Grips are one of those "you don't know what you've got 'til it's gone" type of bike parts. They're easy to overlook or take for granted, until you ride a friend's beater with ratty, old rubber and realize just how comfortable your own setup is. But even the best-kept grips need replacement sometimes, and in today's post we'll walk through a grip swap - so you can get your ride back to factory fresh in a jiff! Let's get twistin'!

Out with the Old

When it comes to removing your old grips, you've got options. If they're stretched and worn, you may be able to just twist them off with brute force. Note: if your grips can be twisted loosely on the bars, you're overdue for a replacement. Slippin' grips can be super dangerous on the road when you need to be confident your hands will stay exactly where you expect them to on the bars.

If elbow grease isn't enough, you can introduce some canned air to help create space between the grips and the bars, and cut down on the friction keeping everything stuck in place.

Note: The canned air works in an air-tight set-up by kind of "ballooning" the grip off of the bars, so if your grips have holes in the ends, plug those up with your thumbs while you have a friend blast the air in. And, once you've removed one side, you can just blast the compressed air in the now opened end of the bars to liberate the other grip.

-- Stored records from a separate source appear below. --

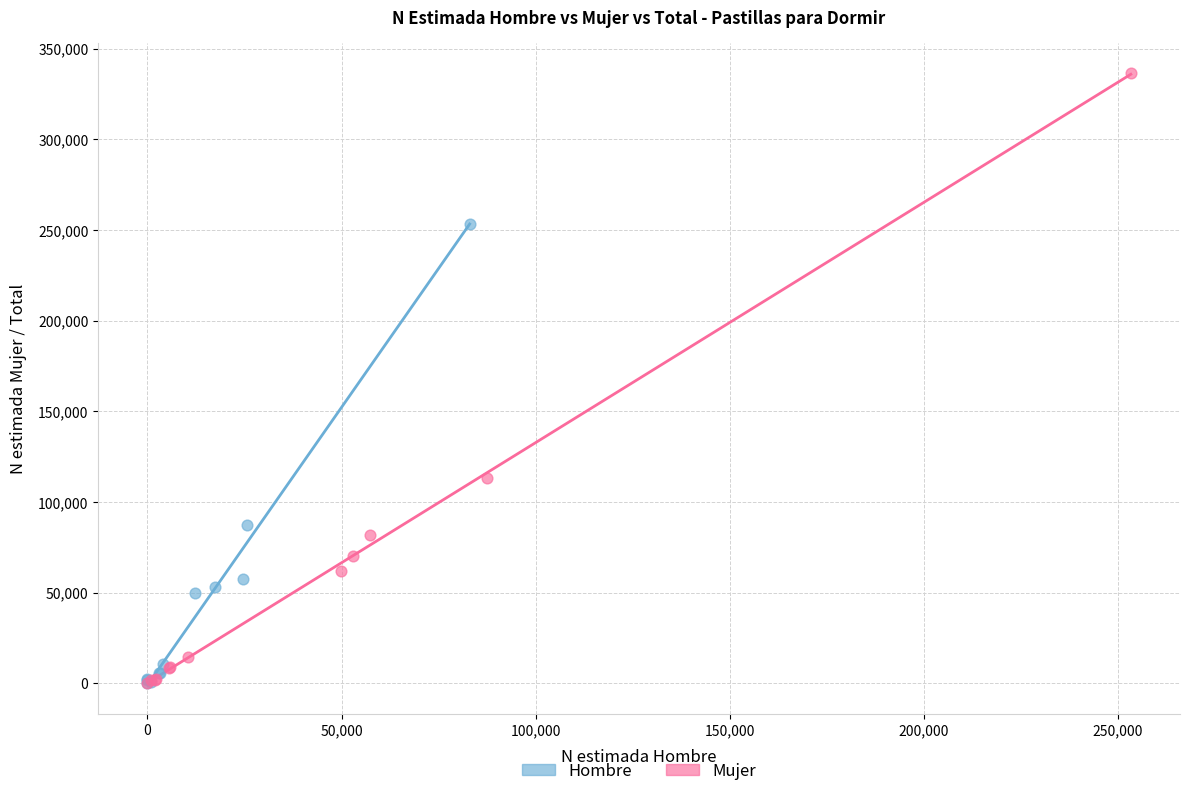

Which series has the largest Y range (max minus min)?

Mujer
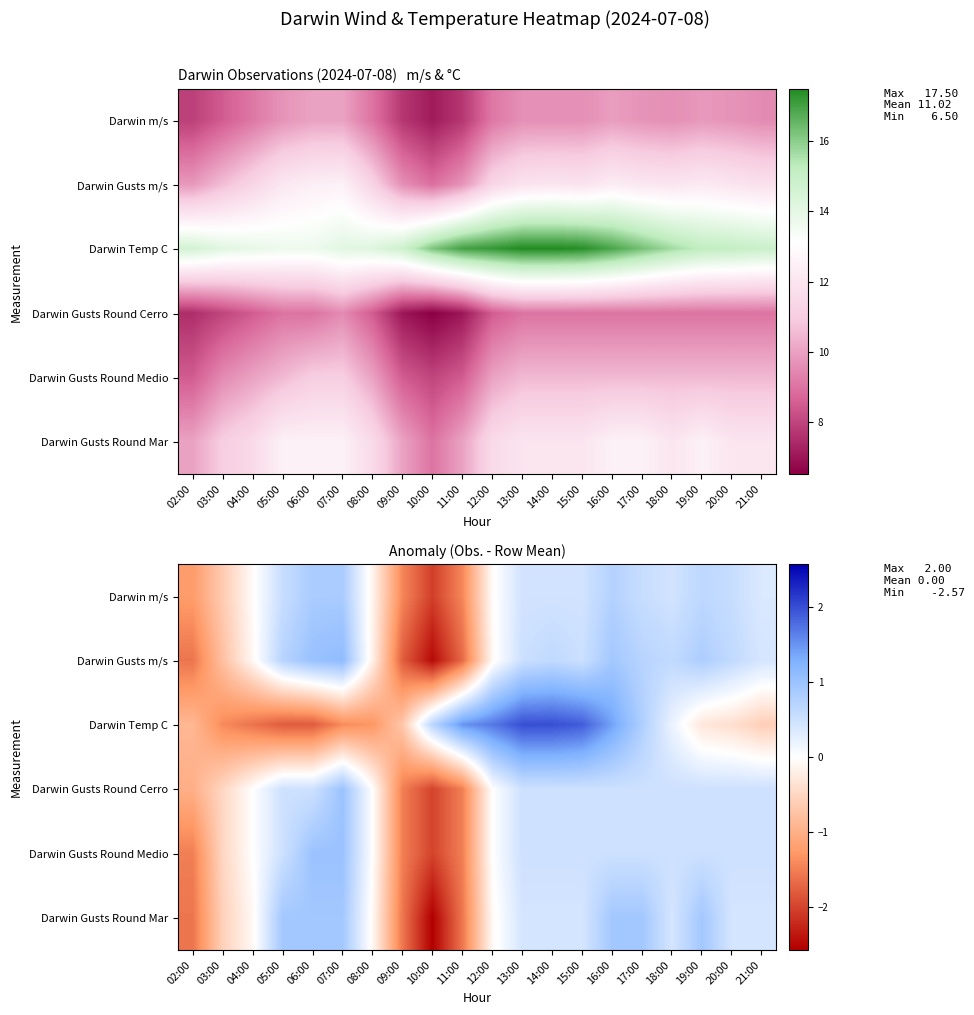

Rank the series by their maximum value, from highest to lowest.

Darwin Temp C, Darwin Gusts m/s, Darwin Gusts Round Cerro, Darwin Gusts Round Medio, Darwin Gusts Round Mar, Darwin m/s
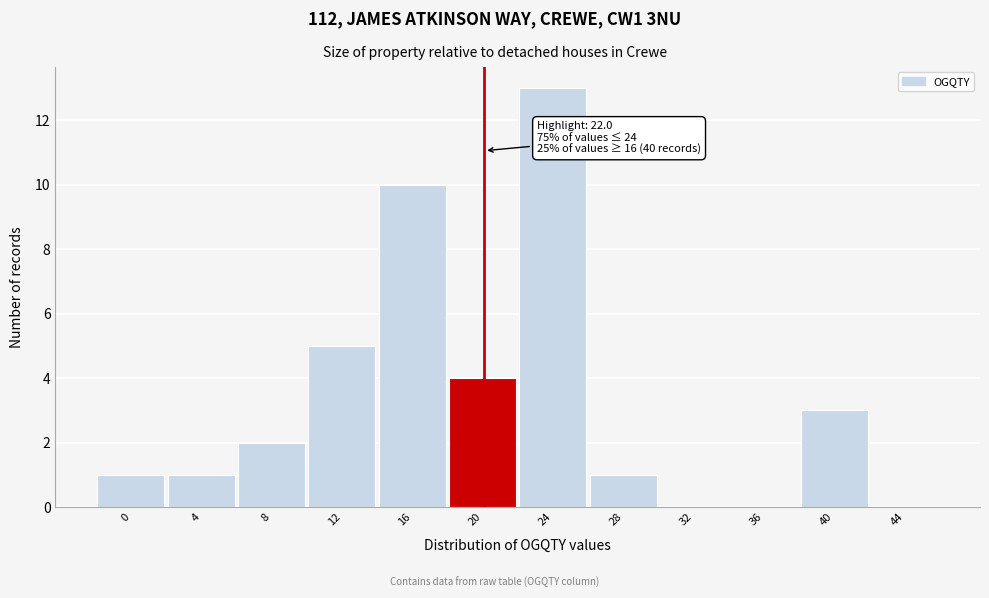

Reading left to right, what are all the values shown in this chart?

0=1	4=1	8=2	12=5	16=10	20=4	24=13	28=1	32=0	36=0	40=3	44=0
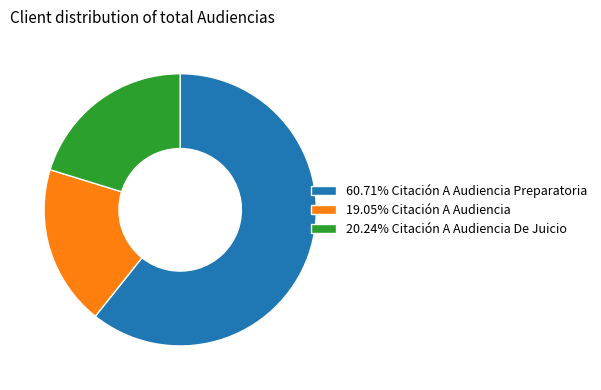

Approximately how many times larger is the value at 20.24% Citación A Audiencia De Juicio compared to 19.05% Citación A Audiencia?

1.1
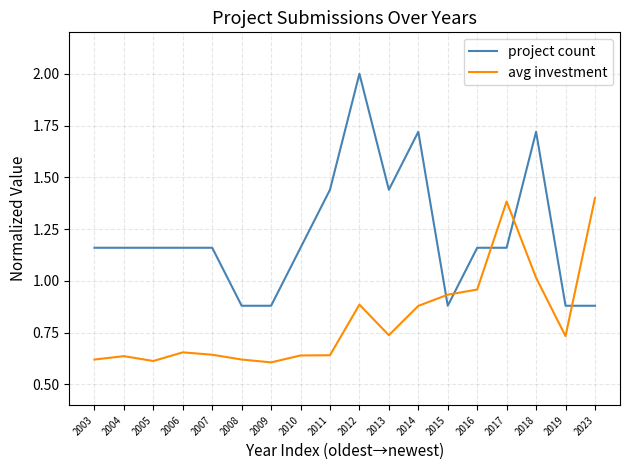

Which series ends up on top after the final intersection of project count and avg investment?

avg investment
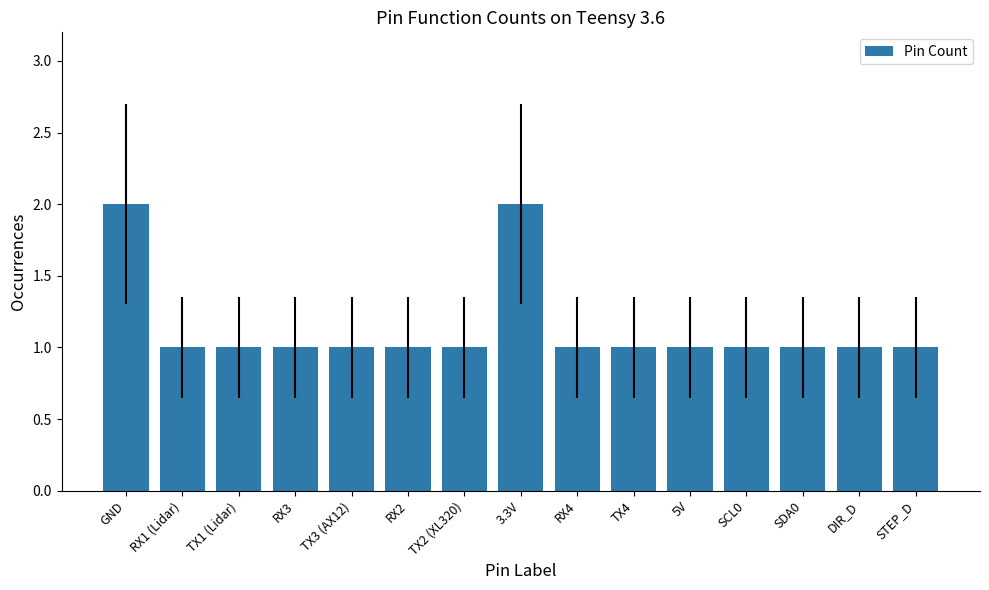

What is the ratio of the value at TX2 (XL320) to the value at TX3 (AX12)?

1.0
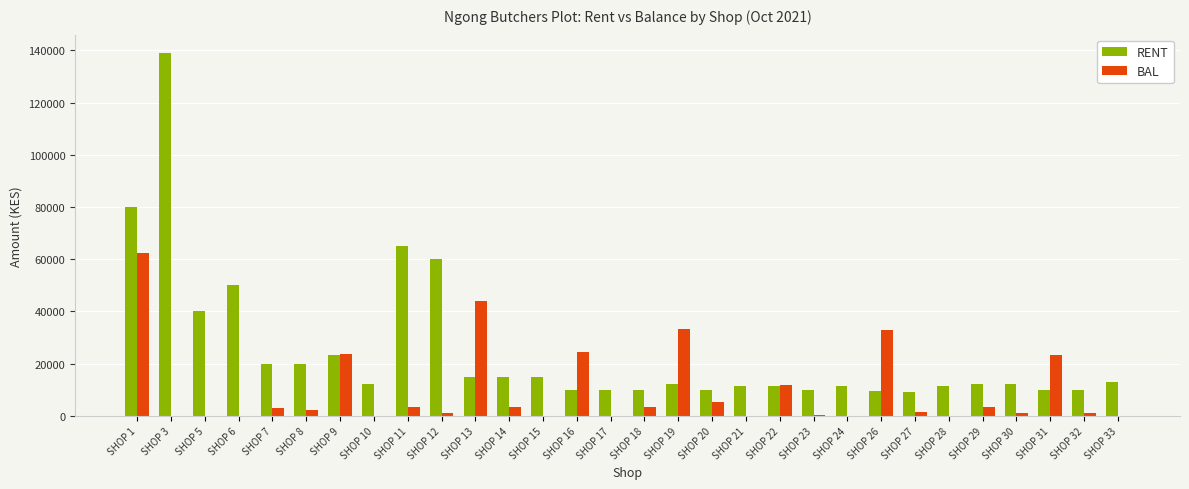

At which label does BAL first exceed 2300?

SHOP 1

And, if you can't make it work with air or effort, you can always grab a pair of scissors and cut your way out of the old pair.

Whatever you do though, don't use lube/grease/oil/WD40 or anything slippery. Sure, it'll make the grips slide off super-easily, but it's nearly impossible to clean all the residual lube off the bars and as a result your new grips will be dangerously slippy when you get them mounted.

And once your old grips are removed, we can start installing the new pair!

In with the New

Again, when installing your new grips, avoid any instructions that recommend hairspray, lube, or anything wet to help you get them slid on there. While those will certainly help your grips get on easily, you'll end up with handholds that can twist and turn in place, taking your ride from safe to sketchy in a snap.

Instead, we'll just slide the new pair on with some good old-fashioned hand-wrenchin'!

Note: If your grips are air-tight (like the Ourys we removed), you might need to sneak the canned-air in there again to facilitate the mounting process but, if your grips have a vent-hole (like the Pure Fix grips we're installing) then you should be able to get them installed more easily because you won't be fighting air "trapped in the bars".

Start on one side and just twist and shove, twist and shove, until the grip is fully mounted on the bar. Don't go so far that the grips are stretched out over the end (you don't want your bars to break through the ends of your new grips), just go until you feel metal when you "pinch" the far-side of the grips.

For bonus points, pay attention to the orientation of the logo on the grips' end. Having the logo right-side up won't make you any faster, but it will help you feel more "pro" about your swap success.

And once you've done one side, jump over the bike and repeat on the other side!

Twist and shove, twist and shove, check the logo, and then you're ready to roll!

Note: At this point it's super-tempting to poke the ends of the grips and feel them flex into the hollow bar-ends; don't do that. Poking a hole in your new grips is really sad and it'll instantly make you feel bad about poking. But, if you know you'll be unable to resist, consider putting a nickel in the end of each grip before you install them. That'll act as a solid "plug" so you can poke away and you'll never have to worry about tearing the grip on the ends of your bars!

And now you're prepared to swap your own (and the hardest part ought to be deciding on a new grip color)!

Ride happy, hang on tight, and we'll see you out there.